Business Times SG's coverage of the BIS annual report highlights three converging risks: rising sovereign debt levels, the AI investment boom's potential for a rapid bust, and systemic financial fragilities from non-bank lending channels. For Singapore, these warnings carry particular weight: MAS's role as a global financial regulatory benchmark means any BIS macro warning lands directly in Monetary Authority of Singapore (MAS) policy deliberations. Singapore's SGD NEER (Nominal Effective Exchange Rate) management and its banks' (DBS, OCBC, UOB) exposure to regional credit cycles make it sensitive to both the AI bust scenario (if regional capex stalls) and the debt fragility scenario (if ASEAN sovereigns face refinancing stress). The BIS report is a macro tail risk, not an immediate catalyst, but Singapore financial sector investors should note that DBS and OCBC have outsized trade finance and capital market exposure to exactly the sectors the BIS is flagging.

Read at Business Times SG

Top movers

Gainers (3)

SESE+2.61%GRABGRAB+2.60%JDJD+0.79%

Losers (1)

BABABABA-0.27%

Sector heatmap

Tech/Internet+1.43%

Smart-money note

The STI's +0.30% gain on Tech/Internet leadership (+1.43%) with Sea Ltd and Grab as the dual engines reflects a Singapore market increasingly correlated with the regional digital economy theme rather than with traditional STI anchors like real estate and banking. DBS, OCBC, and UOB are not in today's mover data, which suggests the financial sector traded flat-to-mixed — consistent with a session where global risk-off (Korea -3.77%, Japan's SoftBank -5.60%) tempered SGX banking appetite even as tech names ran. Director accumulation data from Business Times (70+ filings across 30+ primary-listed SGX stocks) is the constructive underlying signal: if insiders across that many stocks are buying in a session where global equities sold off, the Singapore-listed mid-cap universe is not pricing in the fundamental deterioration implied by the Korea and Japan selloffs. For Singapore retail investors, this insider accumulation pattern is the contrarian read — the tech names are visible, but the insider buying tells you the value proposition is visible to smart money across a much wider set of SGX-listed businesses.

What to watch tomorrow

MAS SGD NEER band

Iran ceasefire and US dollar weakness (DXY declining for second session) will influence MAS's SGD management posture — a continued USD decline that pushes SGD stronger could create modest headwinds for Singapore's export-oriented manufacturers and REITs priced in SGD against USD revenue.

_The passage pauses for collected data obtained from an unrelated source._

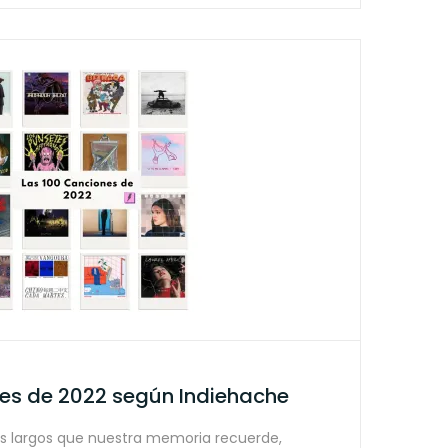
nes de 2022 según Indiehache
s largos que nuestra memoria recuerde,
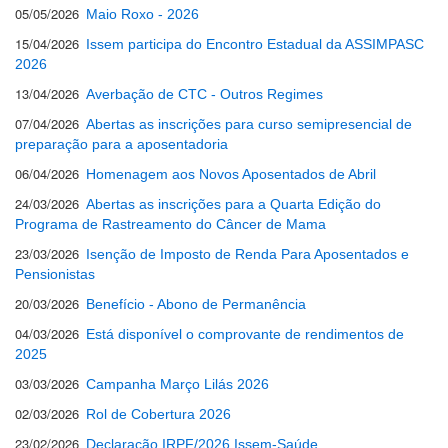
05/05/2026
Maio Roxo - 2026
15/04/2026
Issem participa do Encontro Estadual da ASSIMPASC
2026
13/04/2026
Averbação de CTC - Outros Regimes
07/04/2026
Abertas as inscrições para curso semipresencial de
preparação para a aposentadoria
06/04/2026
Homenagem aos Novos Aposentados de Abril
24/03/2026
Abertas as inscrições para a Quarta Edição do
Programa de Rastreamento do Câncer de Mama
23/03/2026
Isenção de Imposto de Renda Para Aposentados e
Pensionistas
20/03/2026
Benefício - Abono de Permanência
04/03/2026
Está disponível o comprovante de rendimentos de
2025
03/03/2026
Campanha Março Lilás 2026
02/03/2026
Rol de Cobertura 2026
23/02/2026
Declaração IRPF/2026 Issem-Saúde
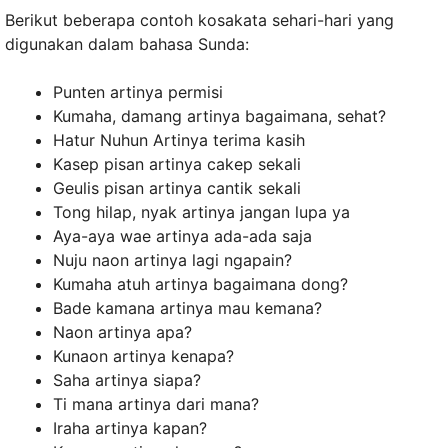
Berikut beberapa contoh kosakata sehari-hari yang
digunakan dalam bahasa Sunda:
Punten artinya permisi
Kumaha, damang artinya bagaimana, sehat?
Hatur Nuhun Artinya terima kasih
Kasep pisan artinya cakep sekali
Geulis pisan artinya cantik sekali
Tong hilap, nyak artinya jangan lupa ya
Aya-aya wae artinya ada-ada saja
Nuju naon artinya lagi ngapain?
Kumaha atuh artinya bagaimana dong?
Bade kamana artinya mau kemana?
Naon artinya apa?
Kunaon artinya kenapa?
Saha artinya siapa?
Ti mana artinya dari mana?
Iraha artinya kapan?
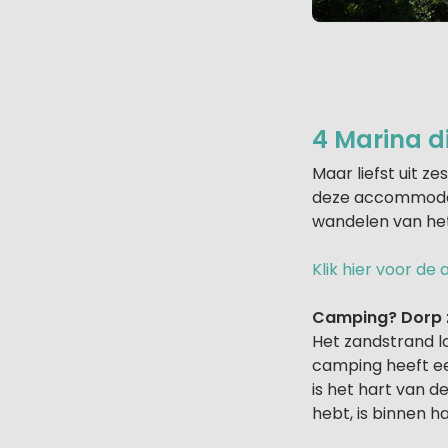
4 Marina di
Maar liefst uit z
deze accommodati
wandelen van het
Klik hier voor d
Camping? Dorp z
Het zandstrand l
camping heeft ee
is het hart van d
hebt, is binnen h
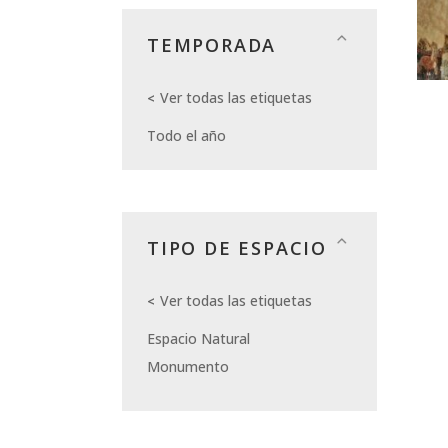
TEMPORADA
Ver todas las etiquetas
Todo el año
TIPO DE ESPACIO
Ver todas las etiquetas
Espacio Natural
Monumento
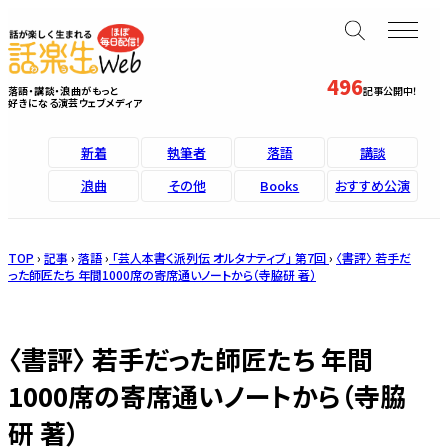
496
落語・講談・浪曲がもっと
記事公開中！
好きになる演芸ウェブメディア
新着
執筆者
落語
講談
浪曲
その他
Books
おすすめ公演
TOP
›
記事
›
落語
›
「芸人本書く派列伝 オルタナティブ」 第7回
›
〈書評〉 若手だ
った師匠たち 年間1000席の寄席通いノートから（寺脇研 著）
〈書評〉 若手だった師匠たち 年間
1000席の寄席通いノートから（寺脇
研 著）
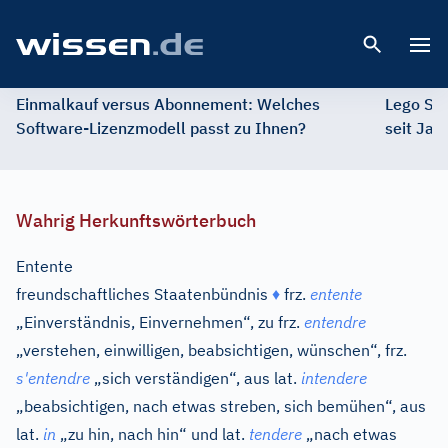
Open 
Einmalkauf versus Abonnement: Welches
Lego St
Software-Lizenzmodell passt zu Ihnen?
seit Jah
Wahrig Herkunftswörterbuch
Entente
freundschaftliches Staatenbündnis
♦
frz.
entente
„Einverständnis, Einvernehmen“, zu
frz.
entendre
„verstehen, einwilligen, beabsichtigen, wünschen“,
frz.
s'entendre
„sich verständigen“, aus
lat.
intendere
„beabsichtigen, nach etwas streben, sich bemühen“, aus
lat.
in
„zu hin, nach hin“ und
lat.
tendere
„nach etwas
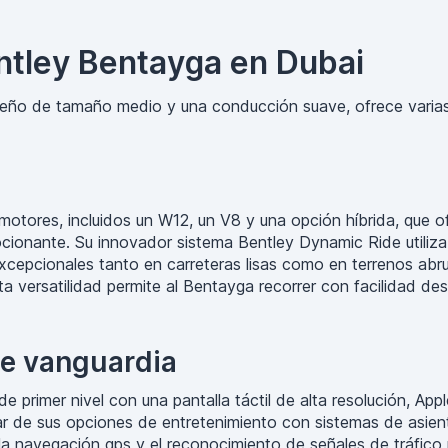
entley Bentayga en Dubai
seño de tamaño medio y una conducción suave, ofrece varias 
otores, incluidos un W12, un V8 y una opción híbrida, que 
ionante. Su innovador sistema Bentley Dynamic Ride utiliza 
epcionales tanto en carreteras lisas como en terrenos abrup
sta versatilidad permite al Bentayga recorrer con facilidad d
de vanguardia
 primer nivel con una pantalla táctil de alta resolución, Ap
r de sus opciones de entretenimiento con sistemas de asiento
, la navegación gps y el reconocimiento de señales de tráfico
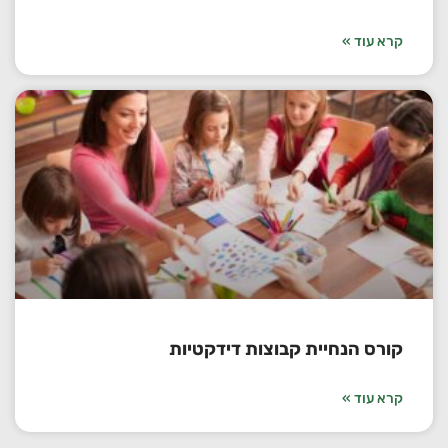
קרא עוד »
קורס הנחיית קבוצות דידקטיות
קרא עוד »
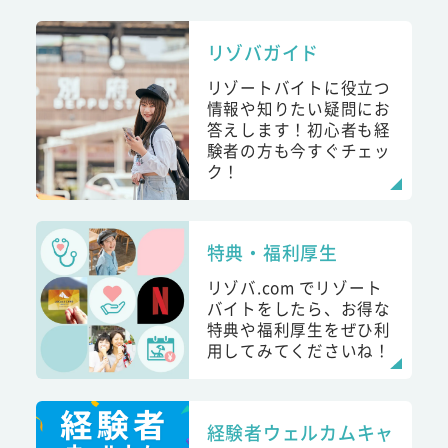
リゾバガイド
リゾートバイトに役立つ
情報や知りたい疑問にお
答えします！初心者も経
験者の方も今すぐチェッ
ク！
特典・福利厚生
リゾバ.com でリゾート
バイトをしたら、お得な
特典や福利厚生をぜひ利
用してみてくださいね！
経験者ウェルカムキャ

Sea Ltd / Grab Monday follow-through

SE and GRAB each gained +2.6% today — watch Monday's opens to determine if this is genuine institutional accumulation (volume-confirmed, multi-day trend) or single-session rotation that fades; SE above $92 on volume would confirm the buy signal.

Aramco crash → energy import costs

Saudi Aramco's helicopter crash at Ras Tanura killed 14 workers and raised near-term supply disruption concerns; Singapore as a major refining and LNG hub is sensitive to crude supply chain disruptions — watch Brent futures Monday morning for any Ras Tanura production-outage pricing.